> Pasaje proporcionado
────────────────────

Su propuesta funciona, resulta atractiva. Los libros de esta serie –que se completa con Las extranjeras y No hay amores felices- transmiten una pasión por el periodismo que atrapa. “Verónica tiene una forma de hacer periodismo que casi resulta anticuada, un periodismo independiente de los intereses de los poderosos, o simplemente de sus jefes, de los dueños de la empresa periodística”, dice. Hace un tiempo se le acercó la mamá de una joven que había decidido estudiar periodismo después de saber de Verónica, de su modo de trabajo y su ética. “Me encantó la posibilidad de que alguien descubra su vocación viendo a una periodista de la vieja guardia”, reconoce, orgulloso de esa anécdota.
“Es el día de hoy que me siento más periodista que escritor. Me dedico mucho más a la literatura, a escribir ficción, guiones, pero siento que mi oficio es de periodista”, dice. Aclara que se aburre rápido si se lo invitan a conversar sobre literatura argentina, pero que no lo cansa nunca la discusión sobre si se hace buen o mal periodismo.

────────────────────

Registros almacenados
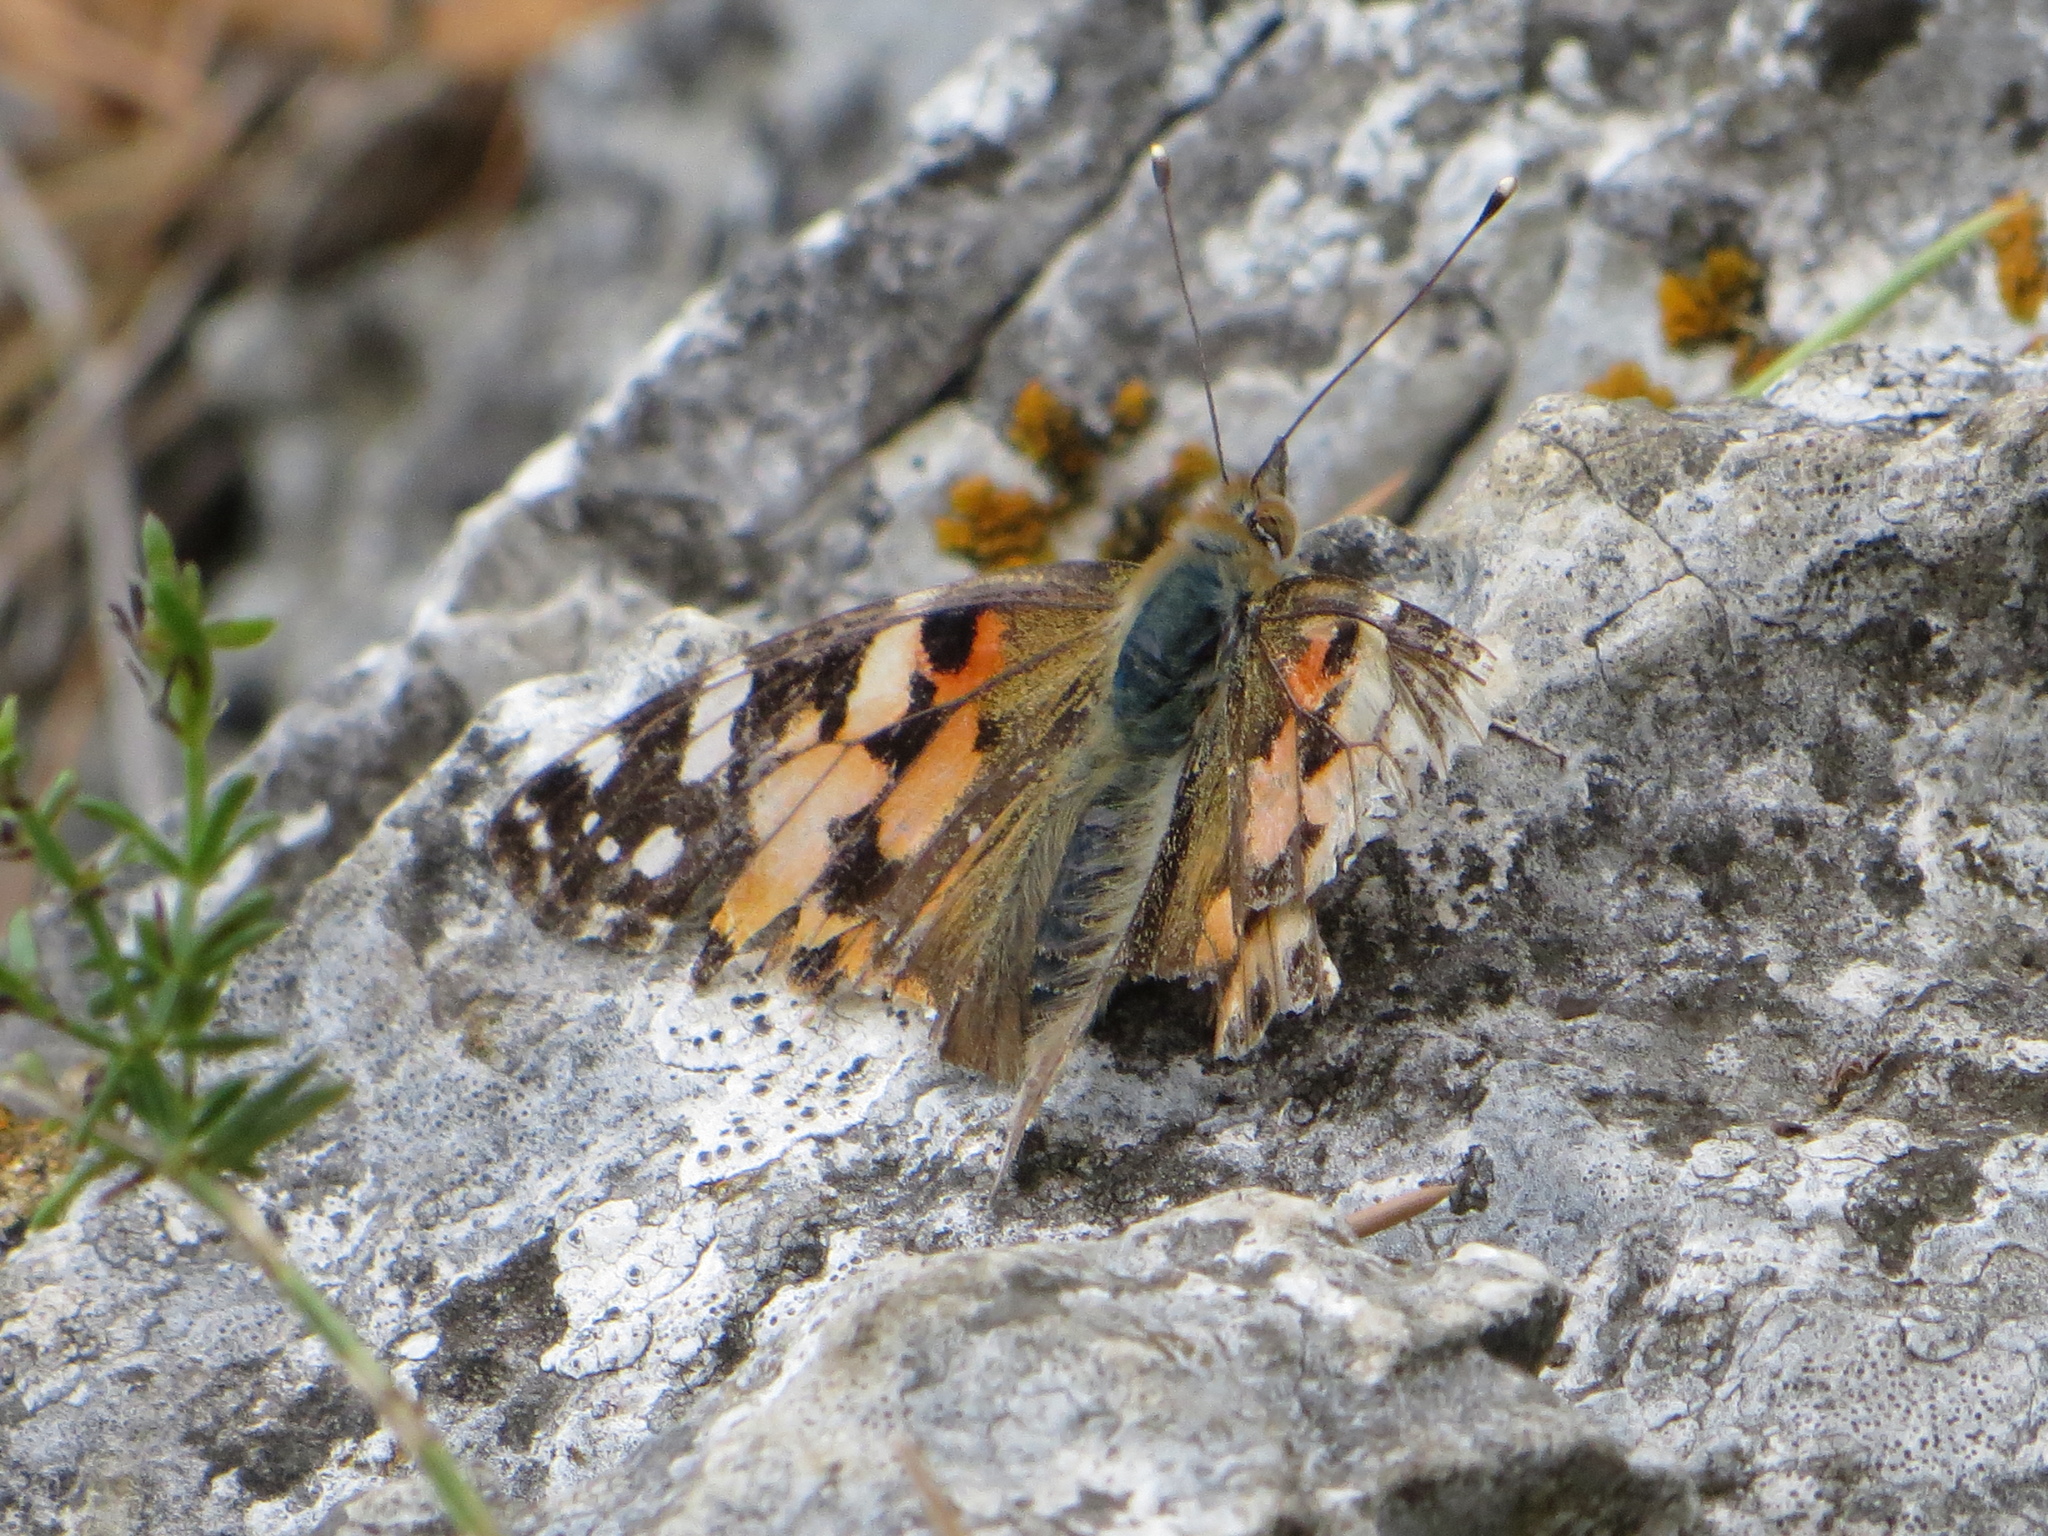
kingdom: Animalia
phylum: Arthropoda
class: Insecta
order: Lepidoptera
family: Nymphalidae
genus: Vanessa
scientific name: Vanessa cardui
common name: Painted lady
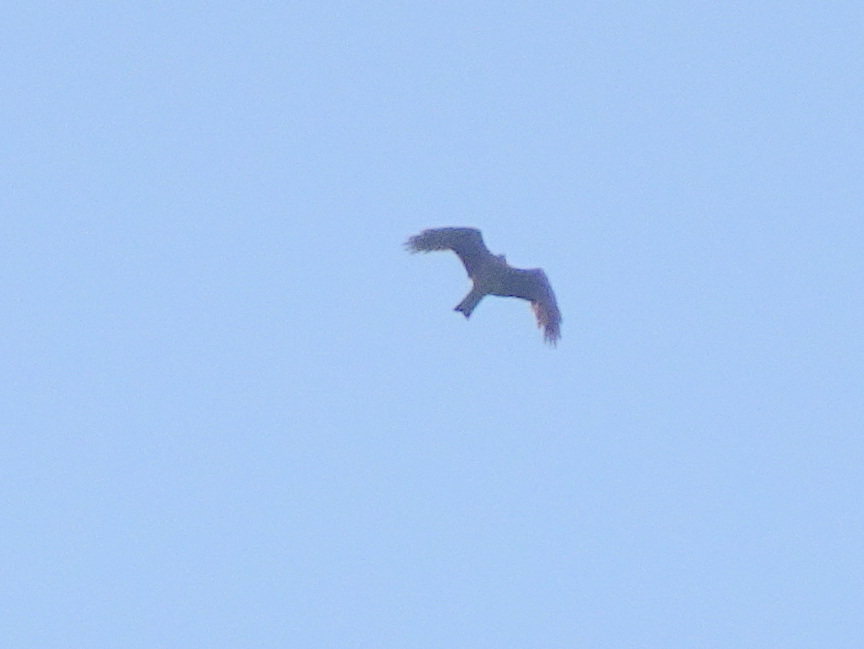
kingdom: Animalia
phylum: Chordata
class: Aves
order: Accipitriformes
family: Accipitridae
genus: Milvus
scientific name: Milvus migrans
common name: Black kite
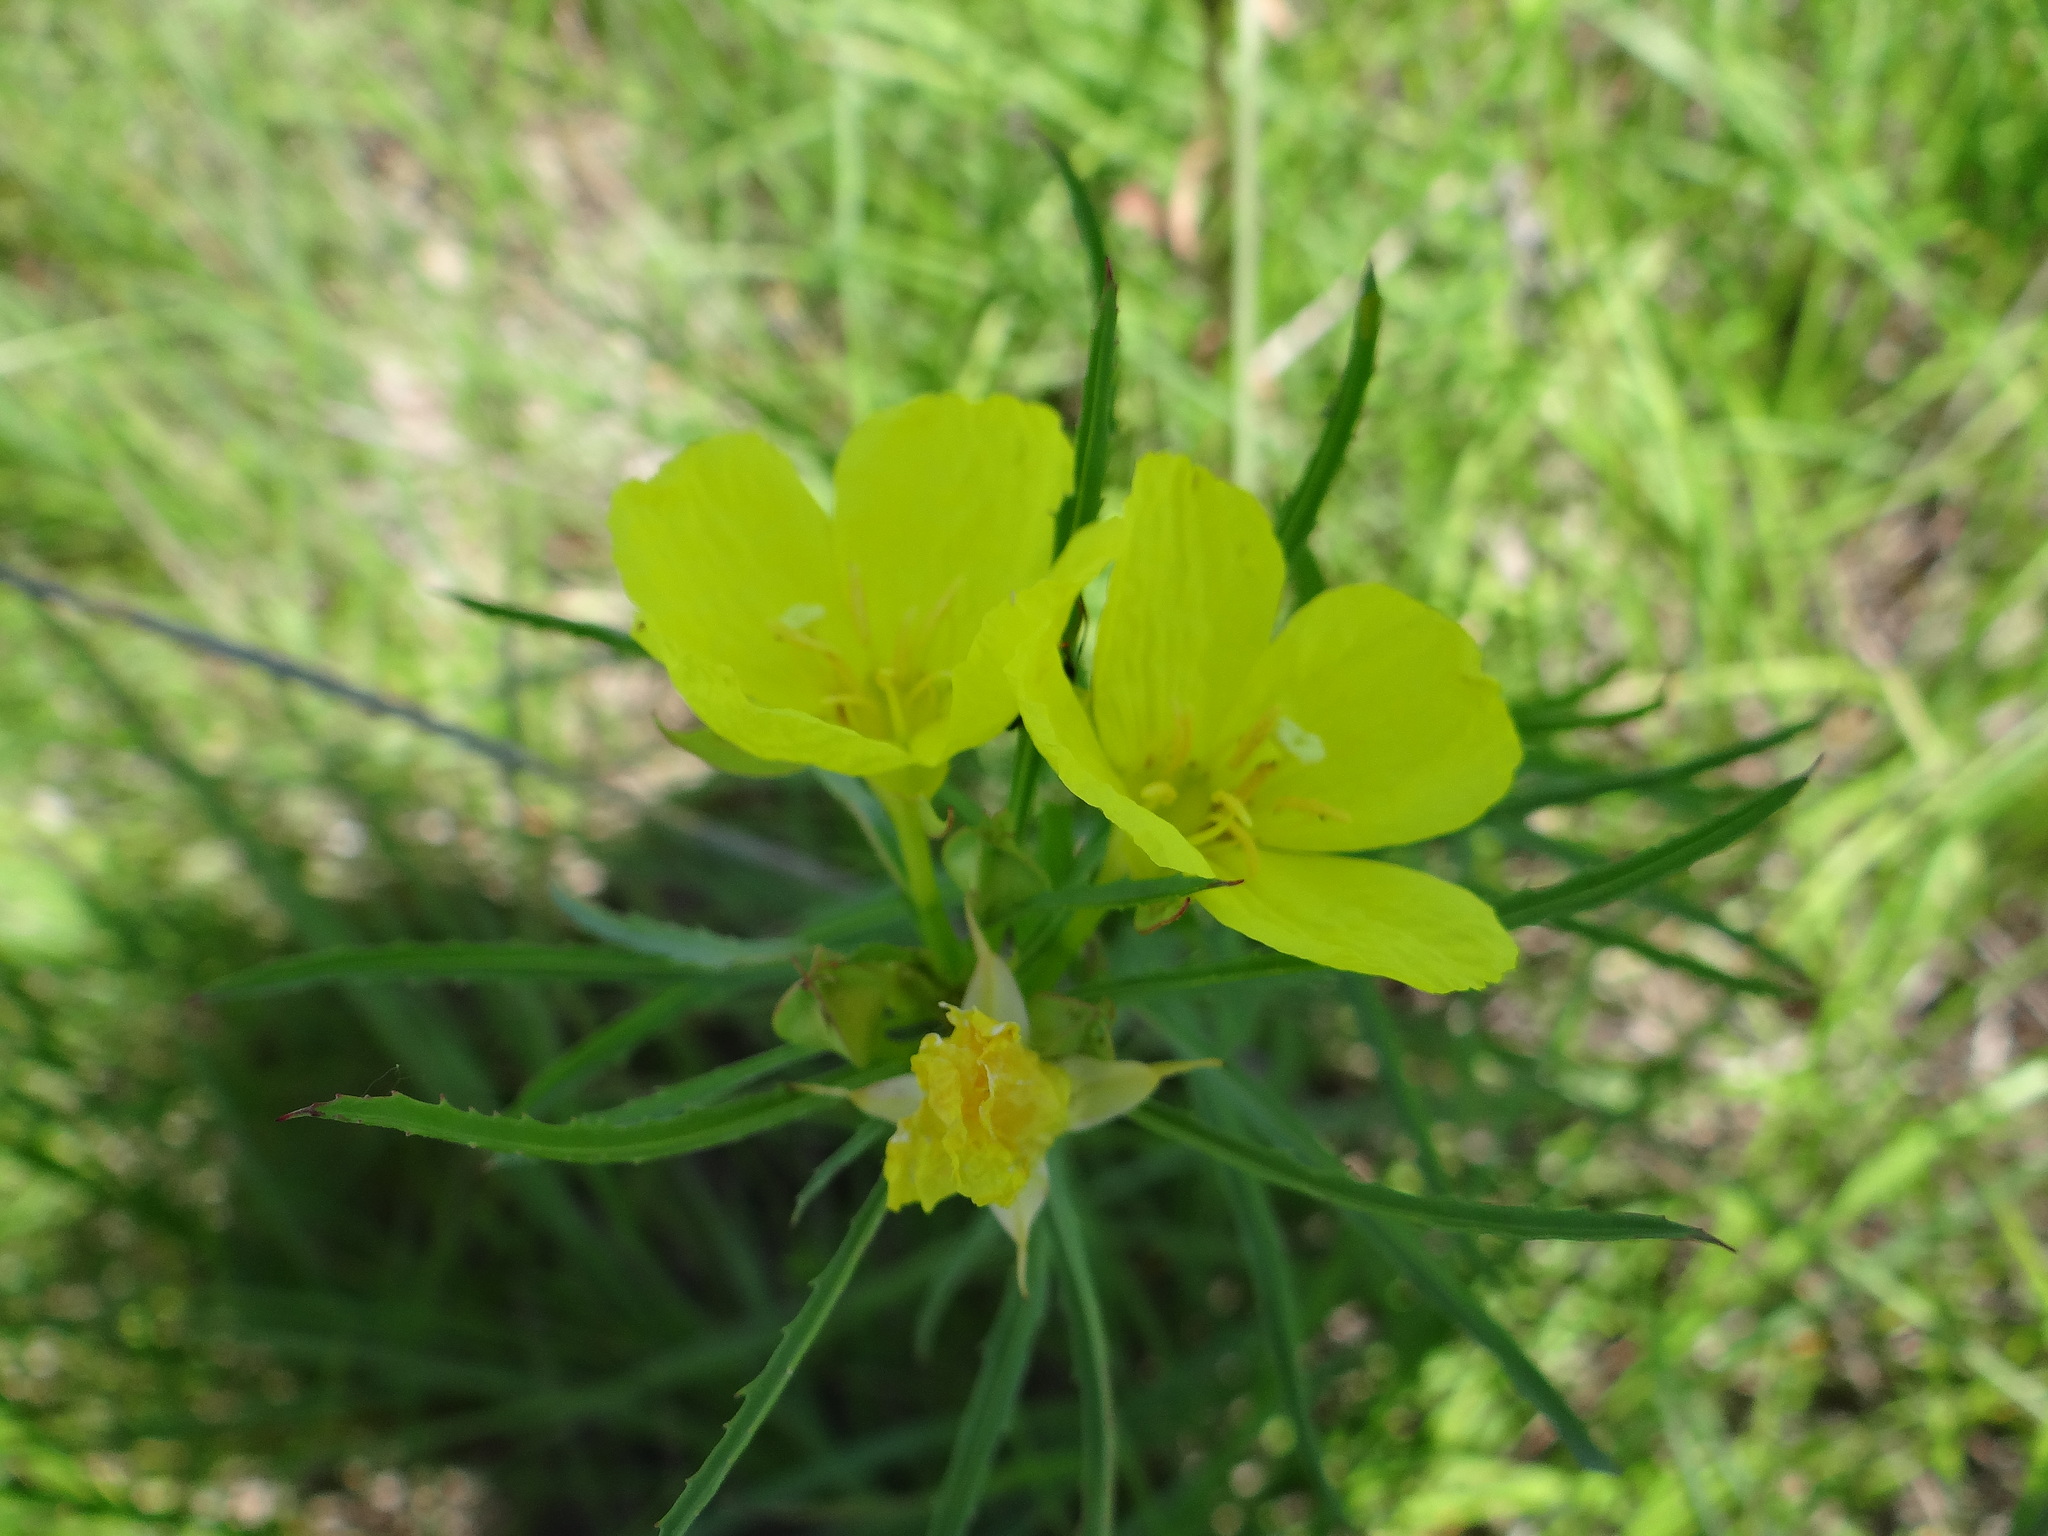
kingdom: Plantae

────────────────────

> Qué debe hacer
[1] Actualice un fragmento del pasaje proporcionado: reprodúzcalo comenzando por "Su propuesta funciona, resulta" y siguiendo hasta "de esa anécdota.", con "Verónica" sustituido por "Mercedes".
[2] Indique si cada afirmación coincide con el pasaje proporcionado, respondiendo sí o no y citando las palabras del pasaje que lo deciden: (a) la serie de libros se completa con Las extranjeras y No hay amores felices; (b) se aburre pronto cuando se discute si se hace buen o mal periodismo; (c) quien se le acercó fue el padre de una joven.

> Tareas resueltas
[1]
Su propuesta funciona, resulta atractiva. Los libros de esta serie –que se completa con Las extranjeras y No hay amores felices- transmiten una pasión por el periodismo que atrapa. “Mercedes tiene una forma de hacer periodismo que casi resulta anticuada, un periodismo independiente de los intereses de los poderosos, o simplemente de sus jefes, de los dueños de la empresa periodística”, dice. Hace un tiempo se le acercó la mamá de una joven que había decidido estudiar periodismo después de saber de Mercedes, de su modo de trabajo y su ética. “Me encantó la posibilidad de que alguien descubra su vocación viendo a una periodista de la vieja guardia”, reconoce, orgulloso de esa anécdota.

[2]
(a) Sí: "que se completa con Las extranjeras y No hay amores felices".
(b) No: "no lo cansa nunca la discusión sobre si se hace buen o mal periodismo".
(c) No: "se le acercó la mamá de una joven".